5. Experimental Results

The researchers tested EGH on several benchmark datasets, including HaluEval, SelfCheckGPT, and HADES. They used LLaMa-2-7B and OPT-6.7B as the base models.

Performance on HaluEval

HaluEval contains specific tasks like QA, Dialogue, and Summarization.

In Table 1, look at the “QA” column.

• The baseline (asking the model to check itself) gets 59-63% accuracy.
• GPT-4 (using CoNLI) gets 86.20%.
• EGH (using LLaMa2-7B) achieves 97.19%.

This is a stunning result. It suggests that a smaller, open-source model equipped with white-box detection can significantly outperform even GPT-4 prompting strategies in detecting hallucinations.

Generality: SelfCheckGPT

Does this method generalize?
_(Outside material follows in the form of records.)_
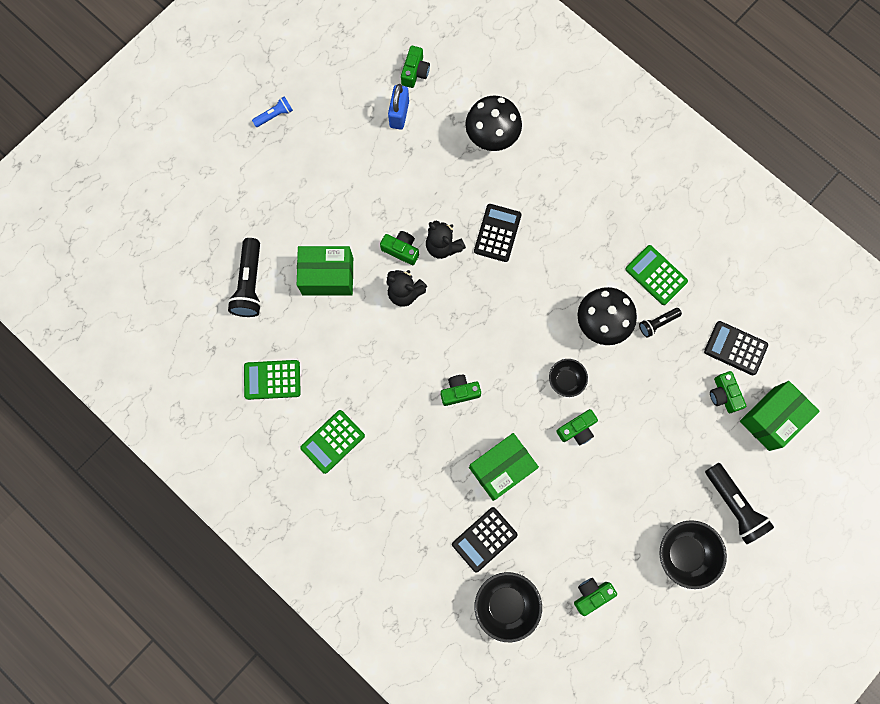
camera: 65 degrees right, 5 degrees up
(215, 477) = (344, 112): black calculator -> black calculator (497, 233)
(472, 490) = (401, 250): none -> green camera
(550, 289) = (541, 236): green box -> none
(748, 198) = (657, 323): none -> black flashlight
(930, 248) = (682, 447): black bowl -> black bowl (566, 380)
The authors trained their detector on one dataset (HaluEval) and tested it on a completely different one (SelfCheckGPT).

Table 2 shows that even when trained on a different dataset, EGH achieves an AUC of 87.23%, which is competitive with methods trained specifically on that data. This suggests the patterns of “embedding difference” and “gradient sensitivity” are universal indicators of hallucination, not just dataset-specific quirks.

Does the Model Architecture Matter?

The method isn’t limited to LLaMa. They also tested it on BERT, RoBERTa, and GPT-2 using the HADES dataset.
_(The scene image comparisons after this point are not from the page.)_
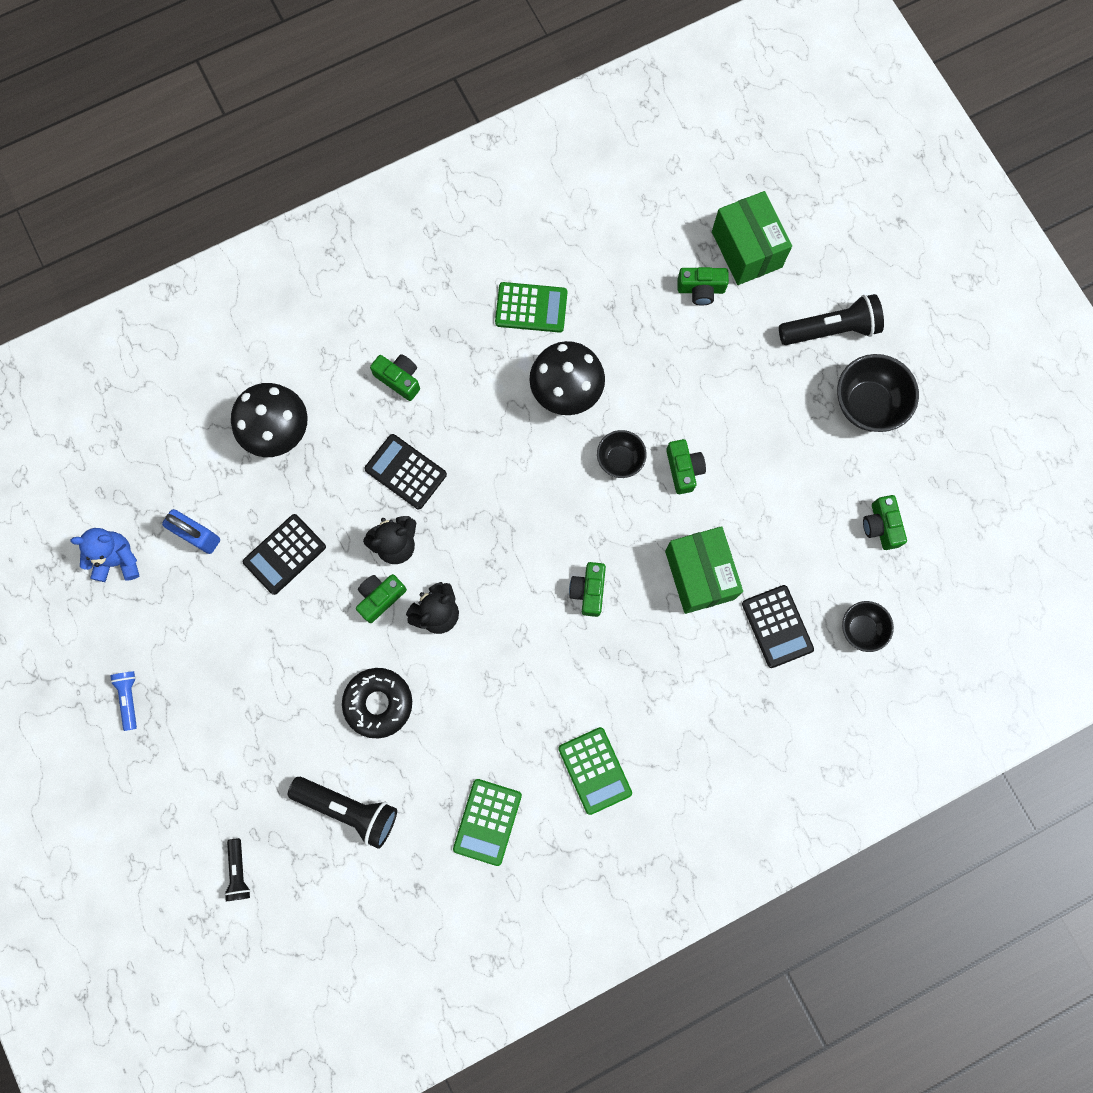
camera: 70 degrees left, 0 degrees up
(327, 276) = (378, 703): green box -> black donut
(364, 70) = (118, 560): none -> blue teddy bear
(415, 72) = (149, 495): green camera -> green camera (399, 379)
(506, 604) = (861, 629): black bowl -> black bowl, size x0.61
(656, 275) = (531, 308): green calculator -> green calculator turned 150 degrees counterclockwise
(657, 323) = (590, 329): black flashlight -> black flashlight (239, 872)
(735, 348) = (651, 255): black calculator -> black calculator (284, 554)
Table 3 confirms that EGH consistently beats benchmarks across different architectures, proving it is a model-agnostic solution (as long as you have white-box access).
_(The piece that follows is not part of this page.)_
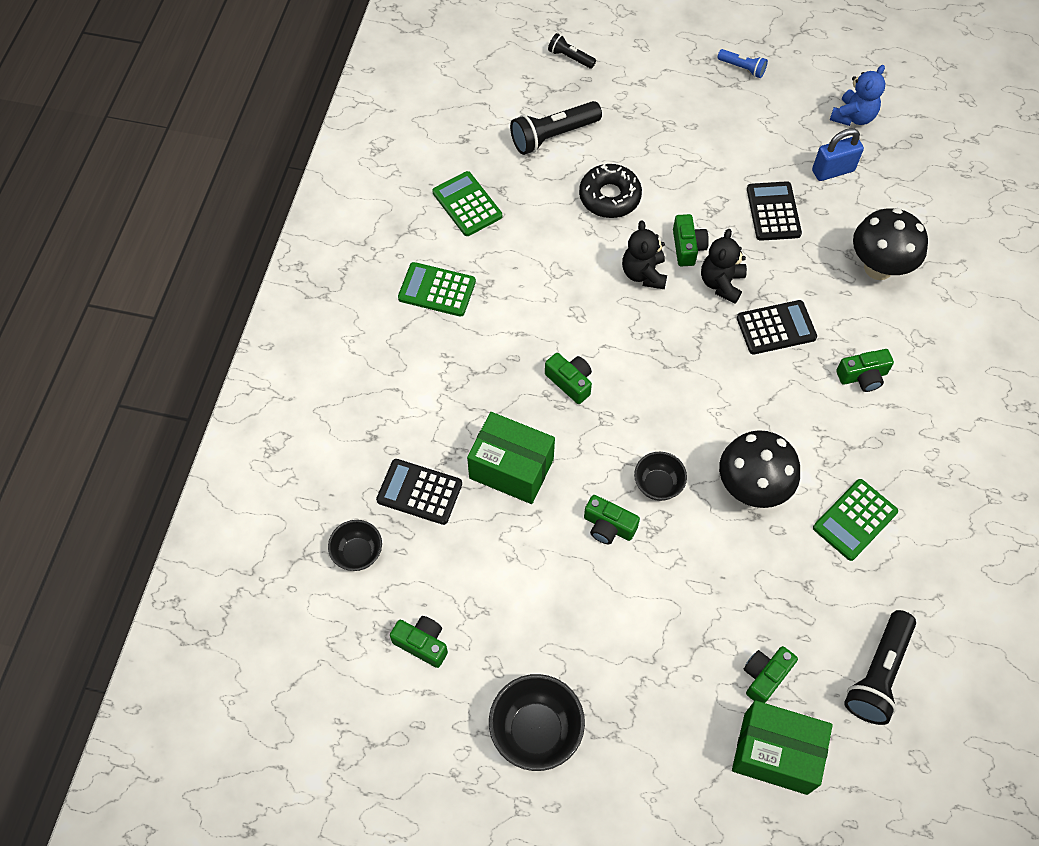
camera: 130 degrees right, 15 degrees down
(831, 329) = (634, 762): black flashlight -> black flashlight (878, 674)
6. What Matters More: Embeddings or Gradients?

The method combines Embeddings (\(E\)) and Gradients (\(G\)) using a weight \(\lambda\).

If \(\lambda=1\), we use only embeddings. If \(\lambda=0\), we use only gradients.

The authors ran an ablation study to see which component was doing the heavy lifting.

Table 4 reveals an interesting nuance.

• Using only gradients (\(\lambda=0\)): 74.22% accuracy.
• Using only embeddings (\(\lambda=1\)): 76.54% accuracy.
• Using both (\(\lambda=0.8\)): 77.39% accuracy.

Both features contribute, but Embeddings seem slightly more discriminative. However, the combination yields the best results, validating the Taylor Expansion theory that both terms are relevant.

7. Conclusion: The Future of White-Box Detection

The “Embedding and Gradient Say Wrong” paper makes a compelling case for moving beyond black-box prompting. By mathematically modeling the difference between “answering a question” and “just talking,” the authors provided a rigorous method to catch hallucinations.

Key Takeaways

1. Context Matters: Hallucination is fundamentally about the disconnect between the generated answer and the source input.
2. Look Inside: Probabilities (output logits) are insufficient. You need the rich information stored in embeddings and gradients.
3. Taylor Expansion Works: Calculus provides a solid theoretical foundation for feature extraction in deep learning interpretation.
4. SOTA Performance: EGH achieves 97% accuracy on QA tasks, vastly outperforming prompt-based checks.

Limitations & Future

The main drawback of EGH is the computational cost. Calculating gradients (backpropagation) during inference is expensive and slower than a simple forward pass. It requires memory and compute power, making it harder to deploy in real-time, low-latency applications.

However, for offline validation, auditing LLMs, or high-stakes scenarios where accuracy is paramount, EGH offers a powerful new tool in the fight for trustworthy AI. It reminds us that sometimes, to find the truth, we have to stop listening to what the model says and start looking at what its neurons are doing.